The Bishop of Shrewsbury has welcomed a letter signed by hundreds of Catholic clergy earlier this year, which called on the family synod to remain faithful to the Church’s traditional teaching on marriage.
During his homily at the annual general meeting of the Catholic Women’s League in Chester on Saturday, Bishop Mark Davies said there had been a “great renewal” of witnessing to the Truth in the Church. He said: “The Bishops of England and Wales have offered their own ‘credo,’ a profession of faith in Christian marriage in a leaflet now distributed in all our parishes.”
He continued: “In a happy and unprecedented way many hundreds of priests have written to their bishops in different parts of the western world encouraging them in their public stand for all the Church believes and teaches about marriage. The priests, as pastors of souls appreciate it will always take supernatural courage to stand in Christ’s truth in times of crisis and confusion.”
In March of this year, almost 500 priests in Britain signed a letter urging those attending this year’s family synod to issue a “clear and firm proclamation” upholding Church teaching on marriage.
They wrote: “We wish, as Catholic priests, to re-state our unwavering fidelity to the traditional doctrines regarding marriage and the true meaning of human sexuality, founded on the Word of God and taught by the Church’s Magisterium for two millennia.”

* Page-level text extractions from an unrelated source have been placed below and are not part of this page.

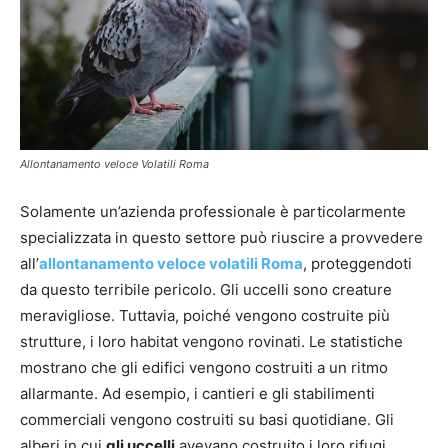
Allontanamento veloce Volatili Roma
Solamente un’azienda professionale è particolarmente
specializzata in questo settore può riuscire a provvedere
all’
allontanamento veloce volatili Roma
, proteggendoti
da questo terribile pericolo. Gli uccelli sono creature
meravigliose. Tuttavia, poiché vengono costruite più
strutture, i loro habitat vengono rovinati. Le statistiche
mostrano che gli edifici vengono costruiti a un ritmo
allarmante. Ad esempio, i cantieri e gli stabilimenti
commerciali vengono costruiti su basi quotidiane. Gli
alberi in cui
gli uccelli
avevano costruito i loro rifugi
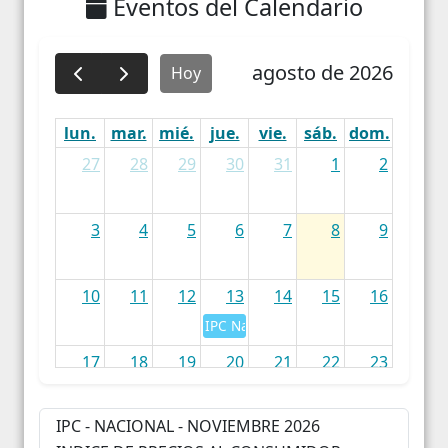
Eventos del Calendario
agosto de 2026
Hoy
lun.
mar.
mié.
jue.
vie.
sáb.
dom.
27
28
29
30
31
1
2
3
4
5
6
7
8
9
10
11
12
13
14
15
16
IPC Nacional - Julio 2026
17
18
19
20
21
22
23
IPC - NACIONAL - NOVIEMBRE 2026
24
25
26
27
28
29
30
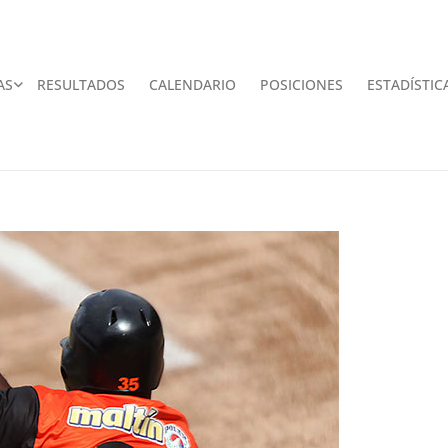
AS
RESULTADOS
CALENDARIO
POSICIONES
ESTADÍSTIC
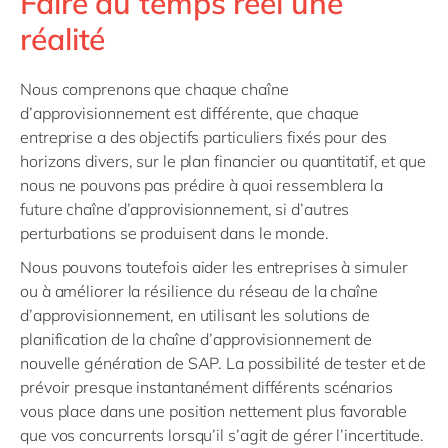
Faire du temps réel une
réalité
Nous comprenons que chaque chaîne
d’approvisionnement est différente, que chaque
entreprise a des objectifs particuliers fixés pour des
horizons divers, sur le plan financier ou quantitatif, et que
nous ne pouvons pas prédire à quoi ressemblera la
future chaîne d’approvisionnement, si d’autres
perturbations se produisent dans le monde.
Nous pouvons toutefois aider les entreprises à simuler
ou à améliorer la résilience du réseau de la chaîne
d’approvisionnement, en utilisant les solutions de
planification de la chaîne d’approvisionnement de
nouvelle génération de SAP. La possibilité de tester et de
prévoir presque instantanément différents scénarios
vous place dans une position nettement plus favorable
que vos concurrents lorsqu’il s’agit de gérer l’incertitude.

Bishop Davies said that the model of Christian marriage was increasingly counter-cultural in modern day society. He said: “The latest research undertaken in our county by the Marriage Foundation makes disturbing reading. Report after report high-lights the trend away from marriage and the enormous human cost for couples and, above all, for children (cf Report of the Marriage Foundation 27th April 2015). It can seem that the Christian vision of marriage marked by life-long commitment; chaste love and openness to the gift of children is rapidly becoming a counter-cultural life-style in societies such as our own.
“At such a moment the clarity and the authentic compassion of our witness to marriage is more needed than ever. Faith gives us full knowledge of God’s wonderful plan, St John Paul II observed, and we therefore have extra reason for caring for the reality that is the family in this time of grace and trial (Familiaris Consortio n. 86).”